## TASK OBJECTIVE
Give only the number of lines in the records that include the string "above".

## MATERIAL SUPPLIED
************

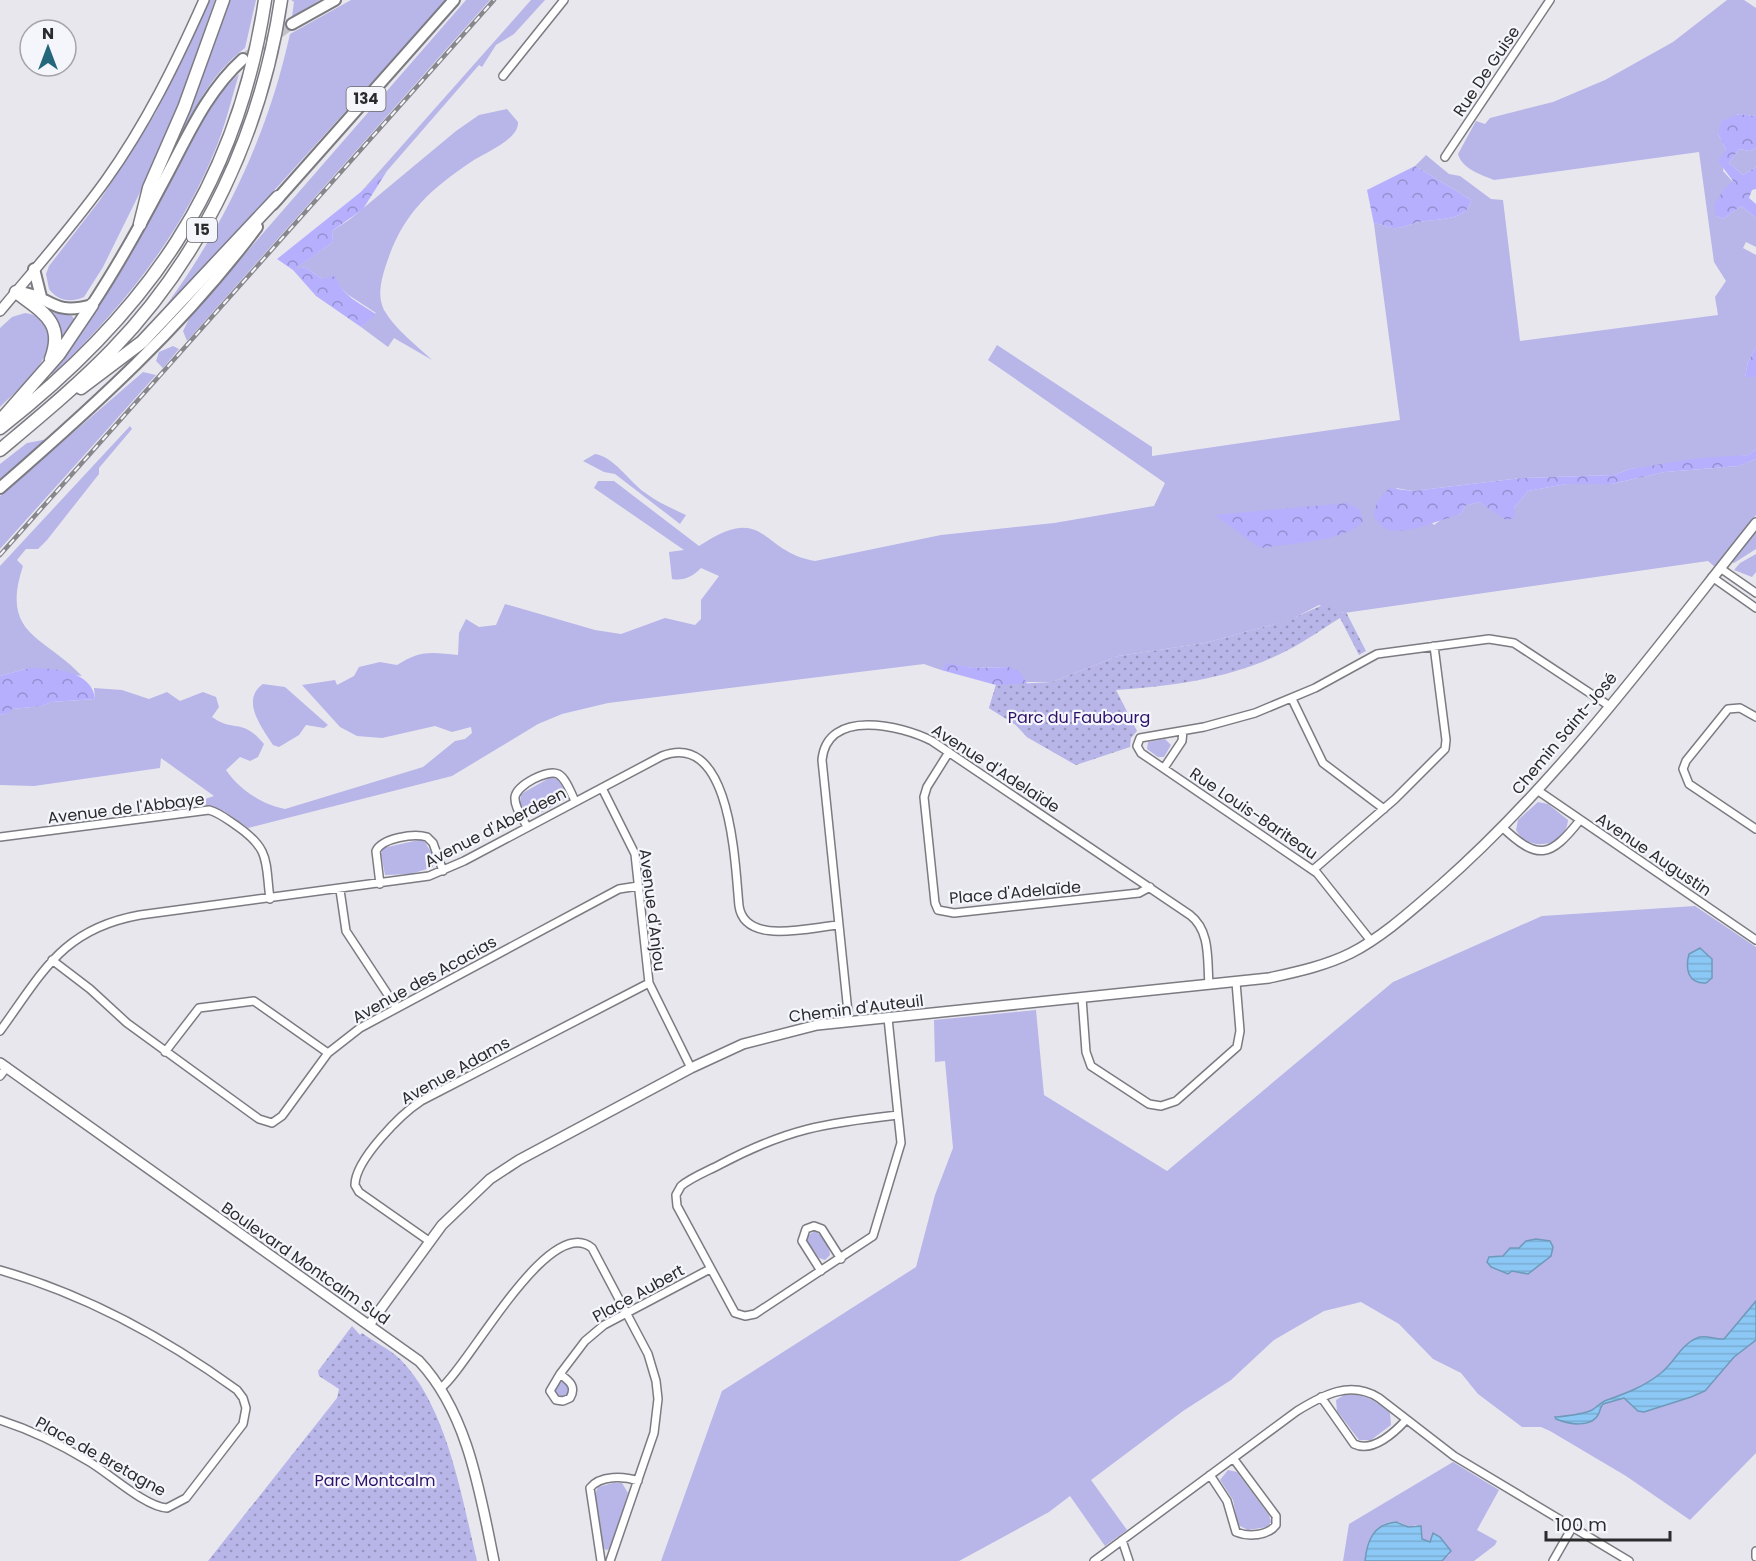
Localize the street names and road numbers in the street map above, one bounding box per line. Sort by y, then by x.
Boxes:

************

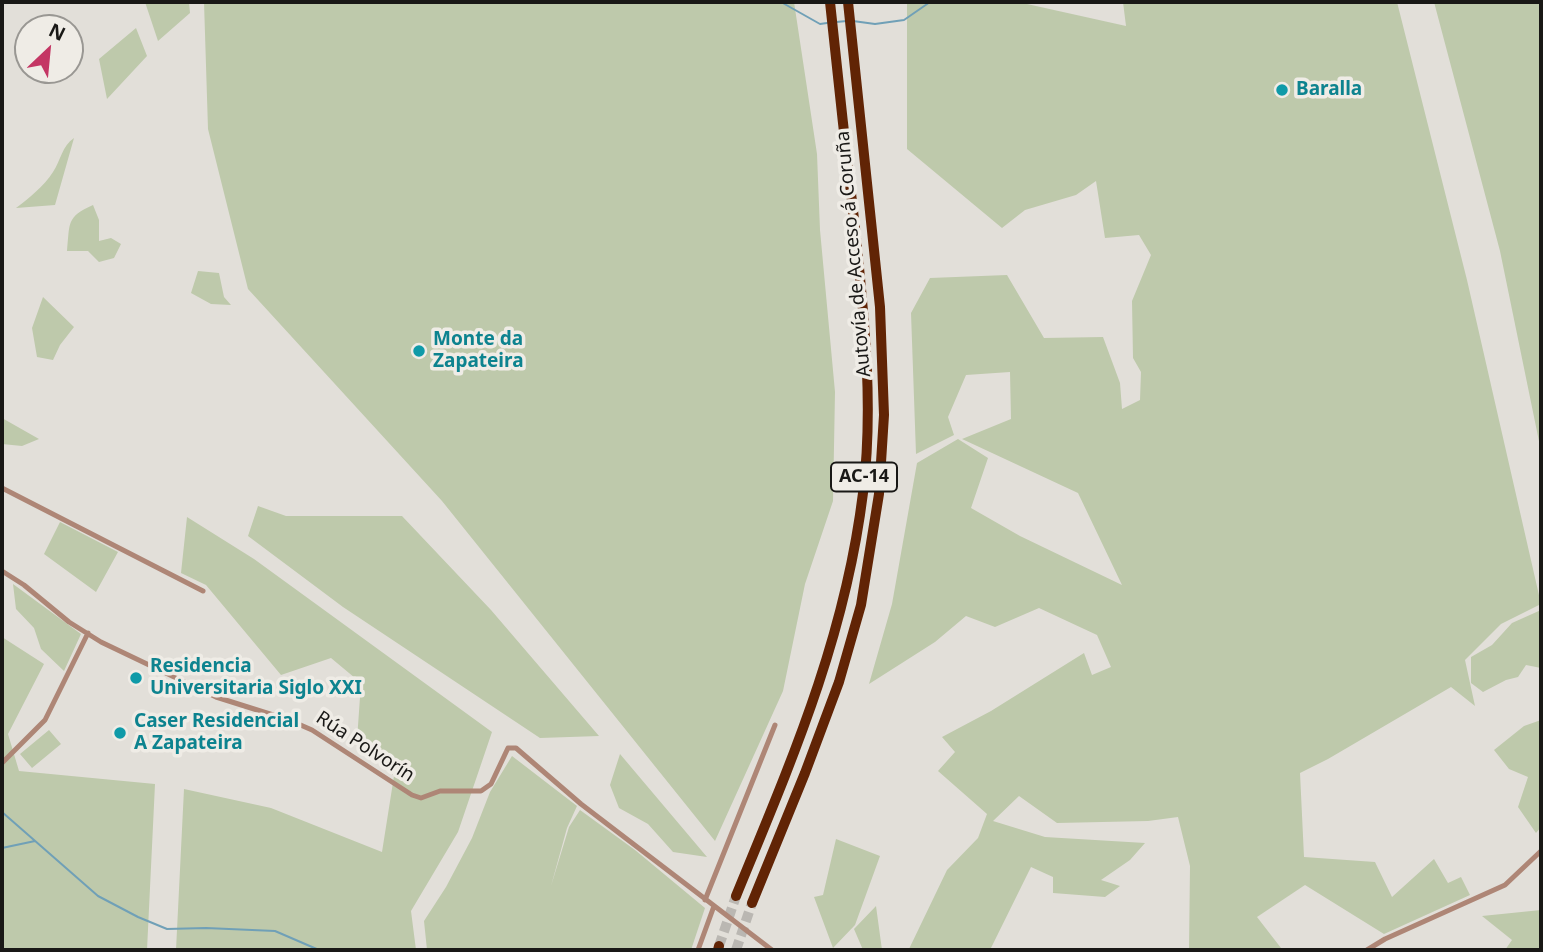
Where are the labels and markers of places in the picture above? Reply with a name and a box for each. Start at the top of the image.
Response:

************

## OUTPUT BELOW
2